When it comes to the Summer Olympic Games, you'd be hard-pressed to find a person who doesn't have a favorite sport to watch. While many viewers set alarms for popular events like gymnastics and swimming, others are more fond of the lesser-known sports, which brings us to the subject of speed walking.
Speed walking, which is technically known as race walking, is an Olympic sport with two separate events. In one, men and women compete to walk 20 km (or 12.42 miles), and in the other – which was sadly competed for the very last time on August 6, 2021, in Tokyo – men race to walk 50 km (or 31.06 miles).
But if you've ever caught the event on TV, you might ask yourself why the athletes wiggle their hips while competing and walk with such an unusual gait. Put another way: Why do speed walkers walk that way? Keep reading while Distractify explains.
Why do speed walkers walk that way?
Like with every sport, there is a strategy to race walking. But first, it's important to understand the rules of the game.
According to Vox, which does an impeccable job of breaking down the sport, there is one key rule of race walking that every athlete must abide by.
Rule 230.2 of the sport, called "The Definition of Race Walking," states: "Race walking is a progression of steps so taken that the walker makes contact with the ground, so that no visible (to the human eye) loss of contact occurs." What this means is that unlike in running where both of an athlete's feet are often off the ground, in race walking, one of the walker's feet must always be touching the floor.
"Flight time," which is the technical term for both of an athlete's feet being off the ground, is illegal in race walking and constitutes a disqualifying offense.

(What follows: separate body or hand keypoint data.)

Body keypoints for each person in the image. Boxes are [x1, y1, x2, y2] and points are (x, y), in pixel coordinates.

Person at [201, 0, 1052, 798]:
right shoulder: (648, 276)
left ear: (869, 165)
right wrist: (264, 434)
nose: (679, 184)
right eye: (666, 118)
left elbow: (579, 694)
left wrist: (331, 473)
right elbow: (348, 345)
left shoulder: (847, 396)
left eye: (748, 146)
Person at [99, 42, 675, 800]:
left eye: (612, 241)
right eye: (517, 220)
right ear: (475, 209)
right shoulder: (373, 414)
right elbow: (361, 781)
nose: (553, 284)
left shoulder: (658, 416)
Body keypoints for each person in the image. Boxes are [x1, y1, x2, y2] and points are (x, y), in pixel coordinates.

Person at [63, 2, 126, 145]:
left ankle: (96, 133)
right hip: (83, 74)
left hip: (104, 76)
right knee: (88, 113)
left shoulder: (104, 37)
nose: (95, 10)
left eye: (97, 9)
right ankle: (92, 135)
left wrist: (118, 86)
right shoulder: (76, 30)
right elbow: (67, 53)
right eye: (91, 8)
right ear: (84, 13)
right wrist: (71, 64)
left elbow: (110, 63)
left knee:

But keeping one foot on the floor isn't even what gives race walkers their wiggly walk.
Rule 230.2 continues to specify that "the advancing leg must be straightened (i.e. not bent at the knee) from the moment of first contact with the ground until the vertical upright position." Though the language makes it a little tough to visualize, it's actually this portion of the race-walking definition that gives speed walkers such an unusual gait.
As Vox explains, a walker's speed is equal to the length of their stride times the frequency of their stride. In other words, a speed walker can take long steps or fast steps, but they cannot bend their knees or jump. Since they can't do either of these things to make themselves go faster, they instead keep their hips forward and rotate their pelvis in order to increase their speed, which are the funny features audiences have come to associate with the sport.
And many race walkers actually walk faster than your average person can run. In 2017, British Olympic race walker Tom Bosworth clocked a 5:31 mile. Lithuanian Sada Eidikyte has held the women's record since 1990, with a 6:16 mile.